Some of the reluctance to inject delicate and politically charged issues like “marriage equality” and transgenderism into the worship service is not only understandable, but admirable. If our goal is to reach lost people for Jesus why would we put stumbling blocks in their way? Taking a “Jesus first, social issues second” approach makes more sense than a “social issues first, Jesus second” approach (starting with the social issues will often mean going no
further.) But the problem with this approach is that you can not separate Jesus the Lord from Jesus’ teaching on human relationships, including human sexuality. You can no more lead with Jesus and defer social issues to some
conversation in the distant future, than you can entice someone to consider broccoli with an appeal to its nutrition, while putting off to some later date a consideration of its taste and texture. (And, yes, I know that how you feel about
my comparing Jesus to broccoli will depend a lot on how you feel about broccoli.)
2. Sexual Fatigue.
Ironically, living in a sex-saturated culture does not necessarily stoke the flame of passion to a roaring flame. In fact, it can suffocate the libido in the same way that an all-you-can-eat buffet kills the appetite. Imagine living at the Golden Corral, waking up there, going to bed there, feeling bloated and queasy all the time, and imagine how you would groan if once a week you had a chance to go outside and enjoy a break from the sizzles, scents, and clinking of cutlery and on one of those occasions someone tried to talk to you about food. This, I think, is a real problem for us and one that Paul did not have to deal with in his cultural context. It doesn’t mean we should give people a break from talk of sex, but we might have to bring it up in a manner that is different from Paul’s.
Why Should Christians Talk About Sex in Church?
While those reasons to not talk about sex in church are well and good, I think it’s important that we discuss sex in church anyway. Here are four reasons why:
1. To not is to surrender.
My grandfather once took me out in the middle of Lake Champlain in an old rowboat that was both leaky and low enough in the water that even mild waves might lap a little over. We had two coolwhip bowls and I was almost constantly employed in the business of bailing. When I expressed my frustration with the bailing he told me that I could easily lose the war against the water but I could not win it, except by getting safely back to the shore. Neither the leaking water nor the pervasive culture will take a break just because we do, and if we fail to bail out each other's boats we are consigning each other to dreadful swampings. Not discussing sex in Church surrenders the discussion to the world, whose beliefs do not line up with God’s design for sexuality.

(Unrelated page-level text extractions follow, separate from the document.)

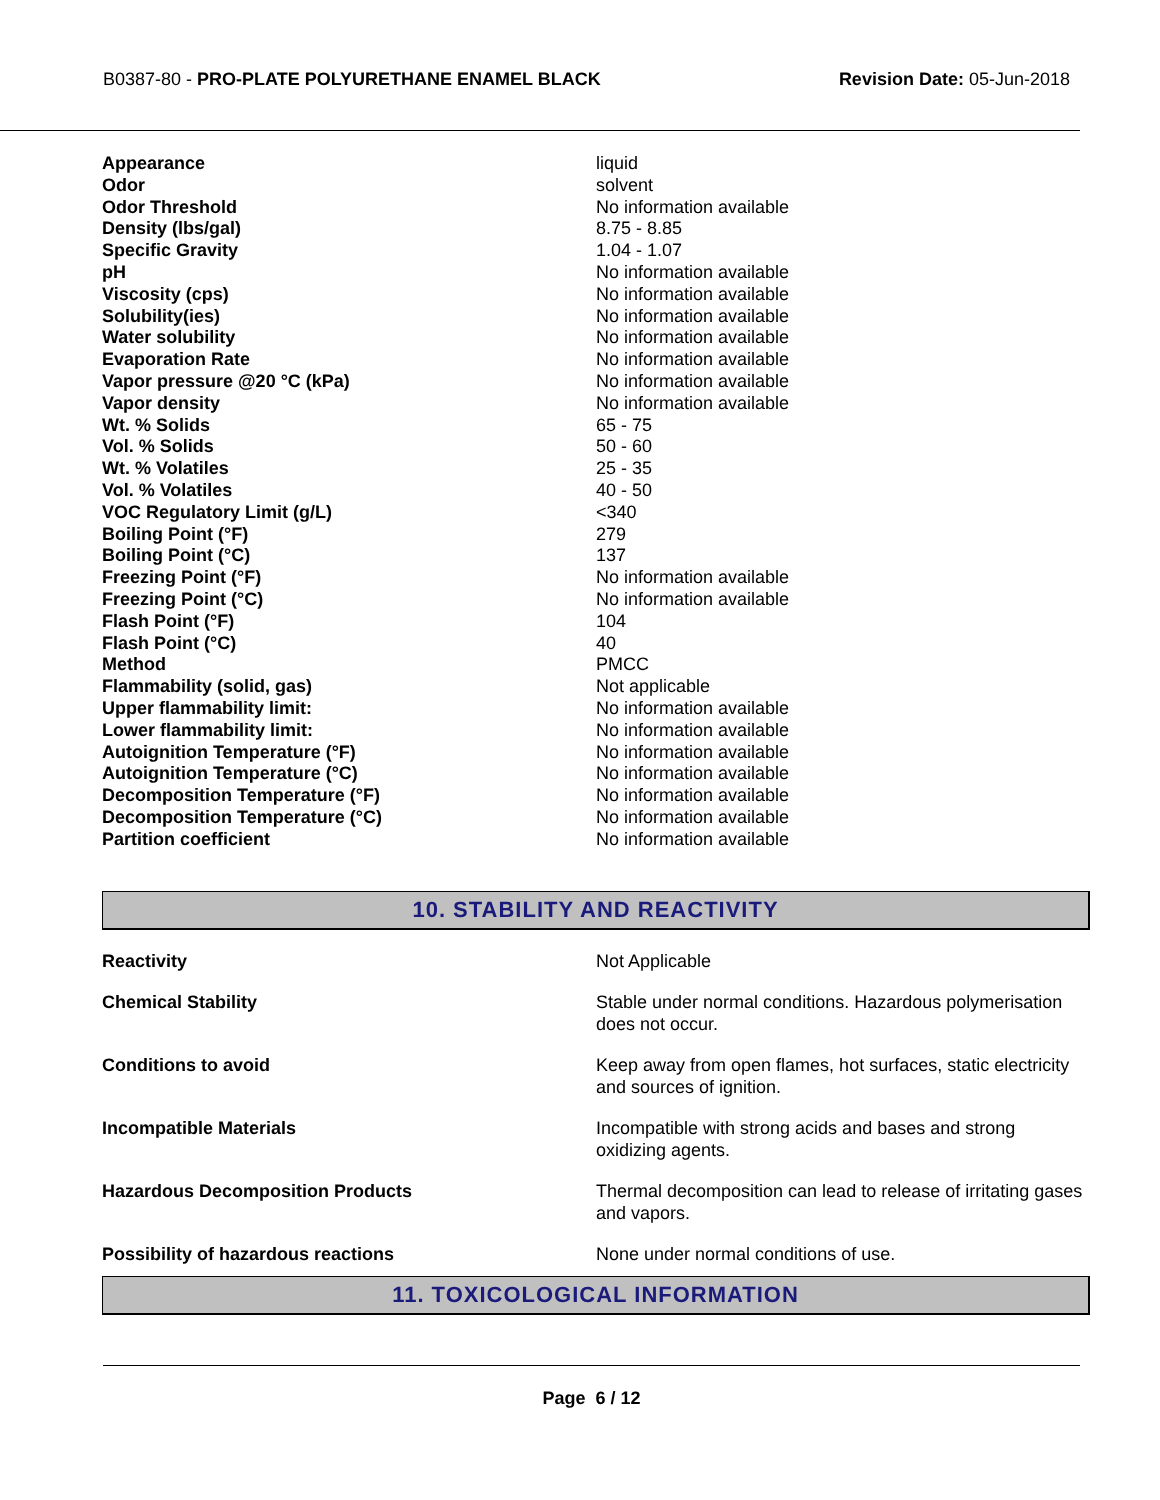B0387-80 - PRO-PLATE POLYURETHANE ENAMEL BLACK Revision Date: 05-Jun-2018
| Appearance | liquid |
| Odor | solvent |
| Odor Threshold | No information available |
| Density (lbs/gal) | 8.75 - 8.85 |
| Specific Gravity | 1.04 - 1.07 |
| pH | No information available |
| Viscosity (cps) | No information available |
| Solubility(ies) | No information available |
| Water solubility | No information available |
| Evaporation Rate | No information available |
| Vapor pressure @20 °C (kPa) | No information available |
| Vapor density | No information available |
| Wt. % Solids | 65 - 75 |
| Vol. % Solids | 50 - 60 |
| Wt. % Volatiles | 25 - 35 |
| Vol. % Volatiles | 40 - 50 |
| VOC Regulatory Limit (g/L) | <340 |
| Boiling Point (°F) | 279 |
| Boiling Point (°C) | 137 |
| Freezing Point (°F) | No information available |
| Freezing Point (°C) | No information available |
| Flash Point (°F) | 104 |
| Flash Point (°C) | 40 |
| Method | PMCC |
| Flammability (solid, gas) | Not applicable |
| Upper flammability limit: | No information available |
| Lower flammability limit: | No information available |
| Autoignition Temperature (°F) | No information available |
| Autoignition Temperature (°C) | No information available |
| Decomposition Temperature (°F) | No information available |
| Decomposition Temperature (°C) | No information available |
| Partition coefficient | No information available |
10. STABILITY AND REACTIVITY
| Reactivity | Not Applicable |
| Chemical Stability | Stable under normal conditions. Hazardous polymerisation does not occur. |
| Conditions to avoid | Keep away from open flames, hot surfaces, static electricity and sources of ignition. |
| Incompatible Materials | Incompatible with strong acids and bases and strong oxidizing agents. |
| Hazardous Decomposition Products | Thermal decomposition can lead to release of irritating gases and vapors. |
| Possibility of hazardous reactions | None under normal conditions of use. |
11. TOXICOLOGICAL INFORMATION
Page 6 / 12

2. It is pertinent and of interest to everyone.
The topic of human sexuality applies to every person, regardless of age and situation, and most people have a lot of questions on the topic. If people are concerned and curious that’s an “in” the church can’t afford to ignore.
3. Scriptural fidelity
If all scripture is God-breathed and useful for teaching and edification (2 Timothy 3:16), then our preaching content should be roughly proportional to scriptural content. If God felt it was worth revealing we should, in humility, consider it no less worthy of proclaiming.
4. Romantic hope
If you listen closely you will hear that a lot of our cultural language about sex is tinged with a sad cynicism. Real romance has been a casualty of our sexually permissive and libertine culture. And the church can create space for real romantic hope for longing people by restoring a biblical approach to sexuality wherever we can. Where people follow God’s heart for human sexuality there is more sexual joy and romantic delight. As Christians, we should be aiming to understand and apply God’s word in all aspects of our lives (Colossians 3:16), including (but not limited to) sex and romantic relationships (2 Timothy 2:15).